A new carbon solid

2022-07-01

Carbon is the miraculous element that creates life, along with diamonds, graphite, fullerenes, nanotubes, graphene, graphdiyne, and more. Among them, graphite, which we are most familiar with, has become an increasingly important carbon material with the development of science and technology.

Graphite is used for a variety of purposes, but one of the most thriving applications is for anodes for lithium-ion batteries, which are critical to the electric vehicle industry. For example, the average Tesla Model S requires 54kg of graphite.

As the world's demand for carbon-based materials such as graphite increases, such materials will become more and more difficult to obtain, and many scientists have therefore begun to explore more possibilities for making carbon.

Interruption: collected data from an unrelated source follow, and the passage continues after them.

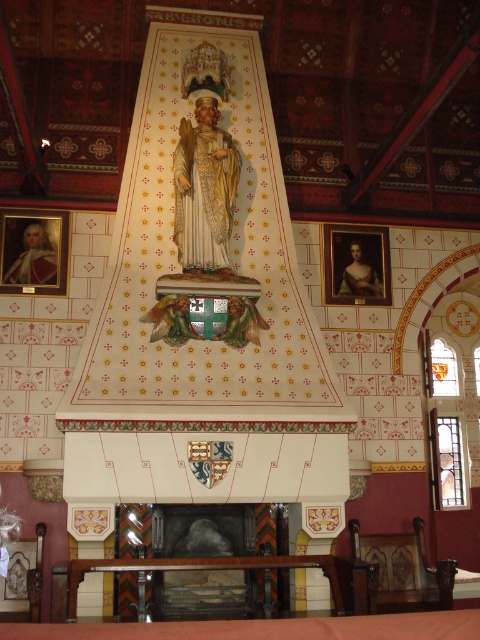
Describe the element at coordinates (203, 531) in the screenshot. I see `dark gray stone fireplace at center` at that location.

Is dark gray stone fireplace at center closer to camera compared to matte gold frame at upper left?

Yes, it is.

Does point (220, 531) lie in front of point (12, 253)?

Yes.

The width and height of the screenshot is (480, 640). What are the coordinates of `dark gray stone fireplace at center` in the screenshot? It's located at (203, 531).

Does matte gold frame at upper left appear under matte gold portrait at upper right?

No.

Where is `matte gold frame at upper left`? This screenshot has width=480, height=640. matte gold frame at upper left is located at coordinates (34, 252).

Can you confirm if dark gray stone fireplace at center is positioned to the right of matte gold portrait at upper right?

Incorrect, dark gray stone fireplace at center is not on the right side of matte gold portrait at upper right.

Can you confirm if dark gray stone fireplace at center is bigger than matte gold portrait at upper right?

Actually, dark gray stone fireplace at center might be smaller than matte gold portrait at upper right.

Between point (225, 580) and point (346, 228), which one is positioned behind?

Positioned behind is point (346, 228).

The height and width of the screenshot is (640, 480). What are the coordinates of `dark gray stone fireplace at center` in the screenshot? It's located at (203, 531).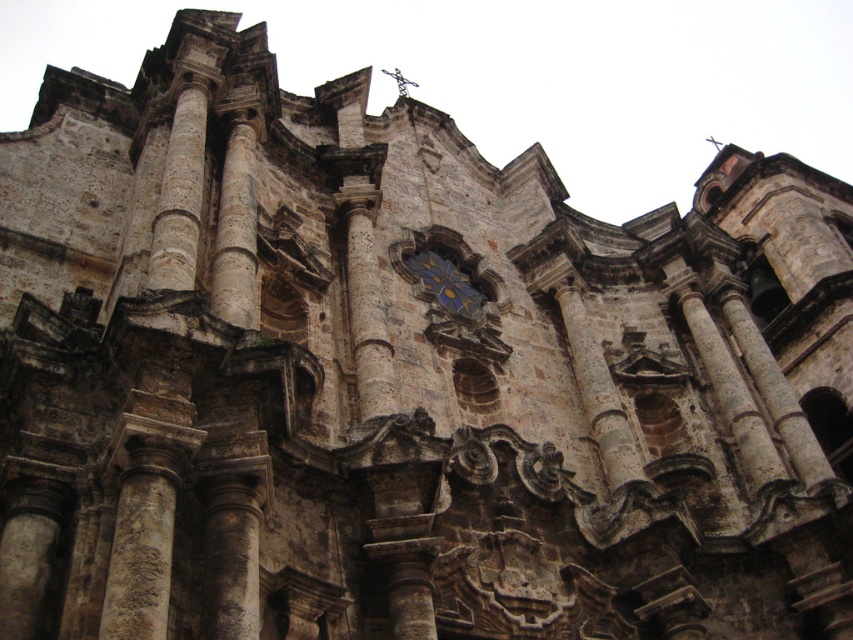
Question: Which point appears farthest from the camera in this image?

Choices:
 (A) (438, 289)
 (B) (152, 241)

Answer: (A)

Question: Does stone column at center have a lesser width compared to blue glass mosaic at center?

Choices:
 (A) yes
 (B) no

Answer: (A)

Question: In this image, where is stone column at center located relative to blue glass mosaic at center?

Choices:
 (A) right
 (B) left

Answer: (B)

Question: Can you confirm if stone column at center is positioned below blue glass mosaic at center?

Choices:
 (A) yes
 (B) no

Answer: (B)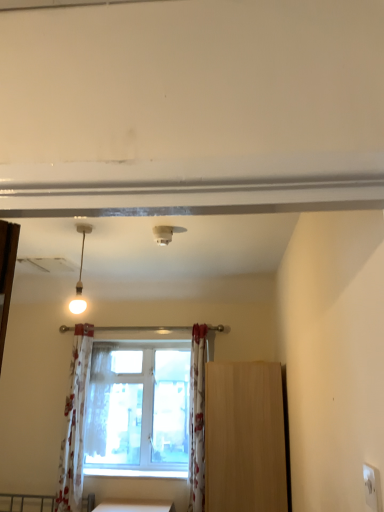
Question: Are white plastic smoke detector at upper center and matte white pendant light at upper left located far from each other?

Choices:
 (A) no
 (B) yes

Answer: (A)

Question: From the image's perspective, is white plastic smoke detector at upper center under matte white pendant light at upper left?

Choices:
 (A) no
 (B) yes

Answer: (A)

Question: Does white plastic smoke detector at upper center appear on the right side of matte white pendant light at upper left?

Choices:
 (A) no
 (B) yes

Answer: (B)

Question: Is white plastic smoke detector at upper center wider than matte white pendant light at upper left?

Choices:
 (A) yes
 (B) no

Answer: (A)

Question: Considering the relative sizes of white plastic smoke detector at upper center and matte white pendant light at upper left in the image provided, is white plastic smoke detector at upper center thinner than matte white pendant light at upper left?

Choices:
 (A) yes
 (B) no

Answer: (B)

Question: Can you confirm if white plastic smoke detector at upper center is shorter than matte white pendant light at upper left?

Choices:
 (A) no
 (B) yes

Answer: (B)

Question: Would you say white floral fabric curtain at center, acting as the first curtain starting from the right, is part of light brown wood cabinet at right's contents?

A team of researchers has proposed a new type of carbon solid, which they call "amorphous graphite." In their paper published in Physical Review Letters, the researchers describe the de novo synthesis of amorphous graphite. Their research started with a question: Can we make graphite from coal?

Graphitization at high temperature

In chemistry, the process of converting an amorphous turbostratic carbonaceous material into a layered graphitic structure through high temperature heat treatment is called graphitization. What the team is after is Ab initio, which can be understood as "de novo", that is, they hope to find a new route from naturally occurring carbonaceous materials, to synthetic forms of graphite.

In the study, the team showed through molecular dynamics simulations with ab initio calculations and machine learning that pure carbon networks have a distinct, even overwhelming tendency to switch to a layered structure in a critical window of density and temperature, even if Delamination can also occur with random initial configurations.

They discovered a layered material called amorphous graphite that forms at high temperatures of about 3,000 degrees Kelvin. Since this phase is topologically disordered, it differs from graphite itself.

If you look closely at the monolayer planes, that is, amorphous graphene, they are not the perfect hexagonal layers that make up ideal graphene. The new material contains a large number of hexagons, but also pentagons and heptagons.

This ring disorder reduces the conductivity of the new material compared to graphene, but remains high in regions dominated by hexagons.